Gilles Andruet

Personal information
- Born: 30 March 1958 Versailles, France
- Died: 22 August 1995 (aged 37) Saulx-les-Chartreux, France

Chess career
- Country: France
- Title: International Master (1982)
- Peak rating: 2450 (July 1988)

= Gilles Andruet =

French chess player

Gilles Andruet (30 March 1958 – 22 August 1995) was a French chess player, an International Master and a former national champion. He was the son of rally driver Jean-Claude Andruet.

==Chess career==
Andruet was a member of the French team at the 1982, 1984 and 1988 Chess Olympiad. In 1988 he won the French Chess Championship and reached his peak Elo rating (2450). During the 1989 Championship, Andruet was involved in a violent altercation with Jean-Luc Seret and subsequently withdrew from the tournament despite the fact that he was in the lead after 10 of 14 rounds. He played less regularly after 1991.

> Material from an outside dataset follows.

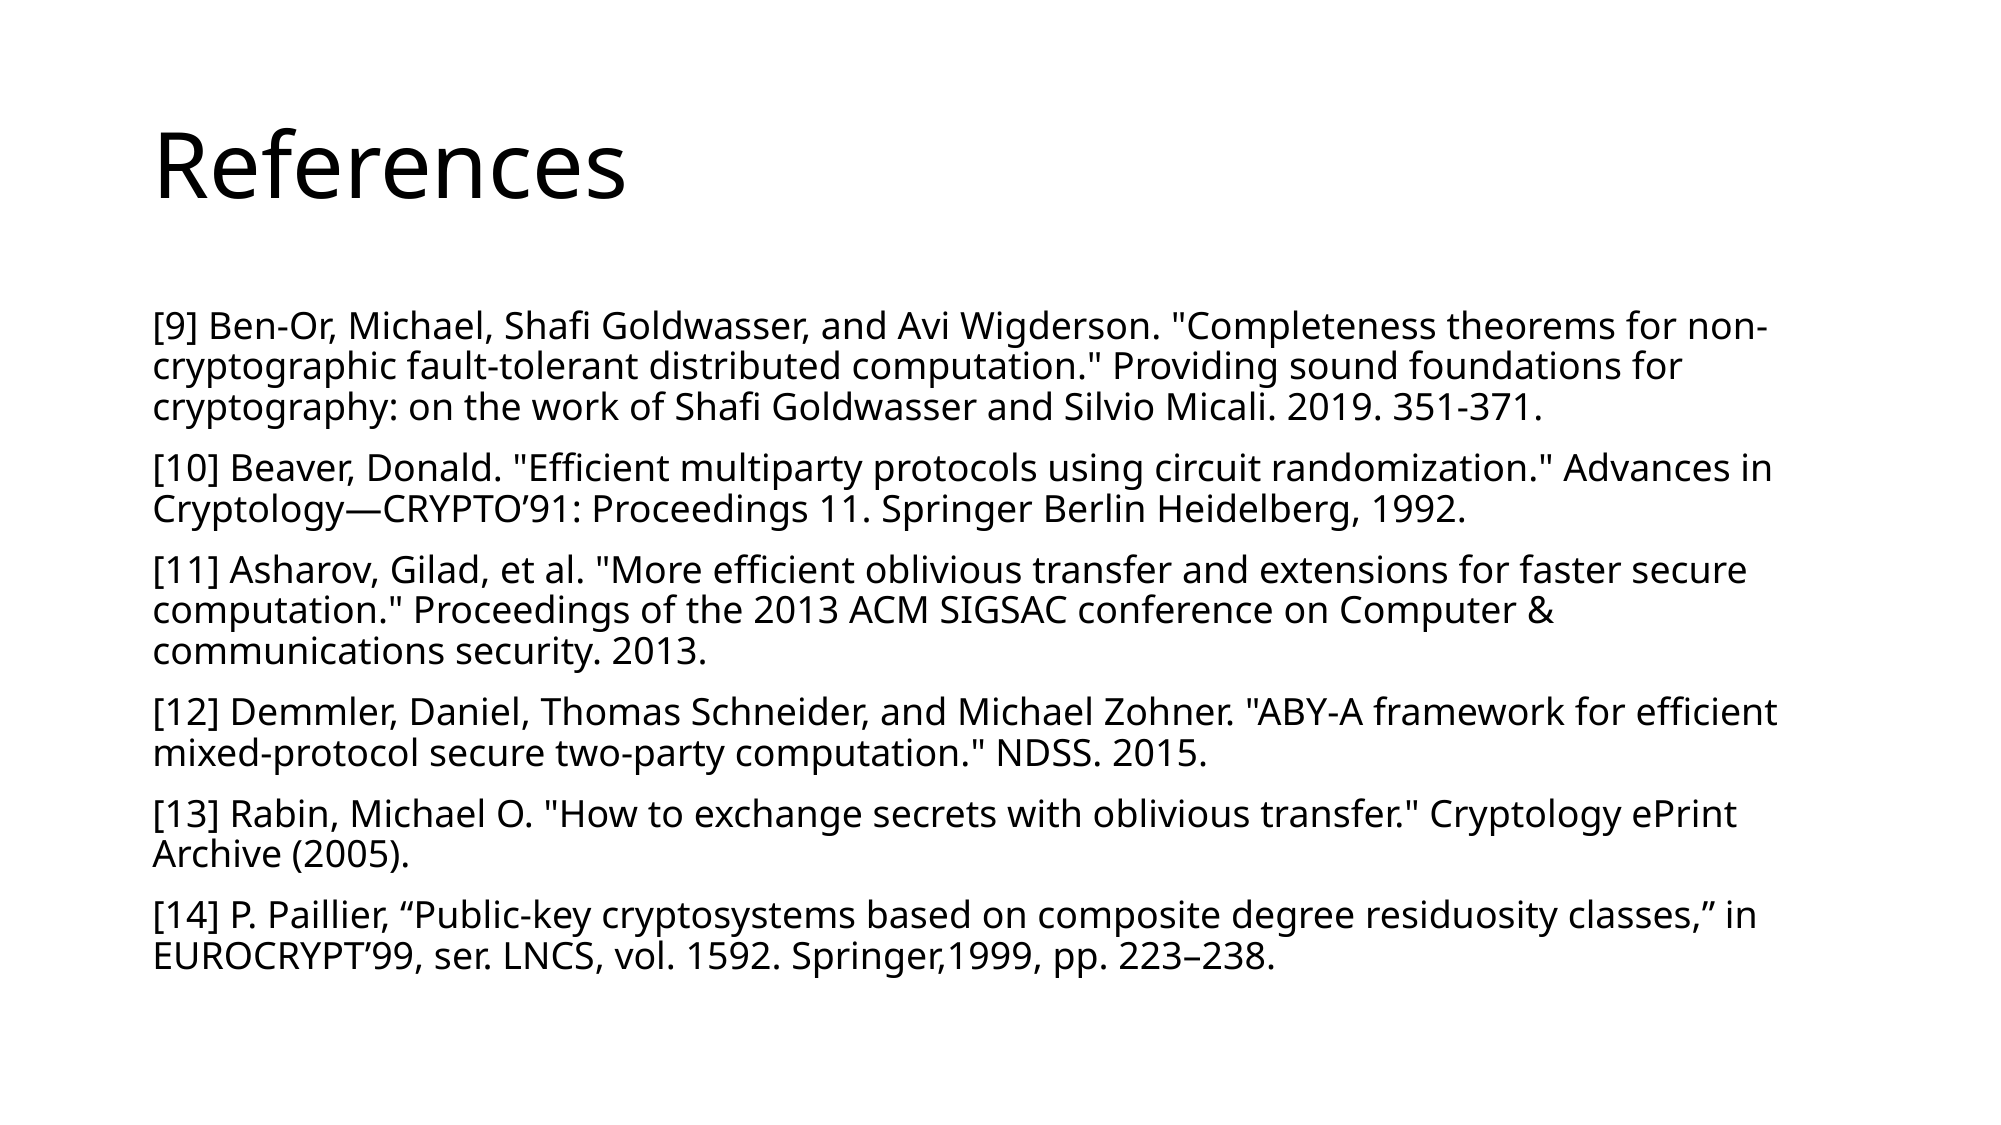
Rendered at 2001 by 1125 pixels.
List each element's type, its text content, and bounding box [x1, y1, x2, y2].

==Murder and subsequent trial==

Andruet was also a gambler. Starting in 1993, he regularly played backgammon and blackjack in casinos and although he initially won significant amounts of money, he eventually became a pathological gambler riddled with debt. On 22 August 1995 Andruet's body was found on the shores of the Yvette in Saulx-les-Chartreux. He had been beaten to death. The investigation focused on Joseph Liany and his son Franck who had presumably helped Andruet cash a check of 398,000 French francs. Joseph Liany was eventually tried eight years later, convicted of murder and sentenced to a 15-year prison term. His son Franck received a seven-year sentence for his role in the affair. Joseph Liany subsequently identified his nephew Sacha Rhoul as the man solely responsible for the murder. A new trial in 2006 cleared Liany but convicted Rhoul in absentia. Rhoul had been living in Marrakesh where he and his father managed the Palais Rhoul, a well-known luxury hotel. Jean-Claude Andruet, Gilles' father repeatedly called for the arrest and extradition of Rhoul. On 25 February 2010, Moroccan authorities arrested Rhoul following an Interpol mandate and extradited him on 6 March. Four years later, Sacha Rhoul was acquitted.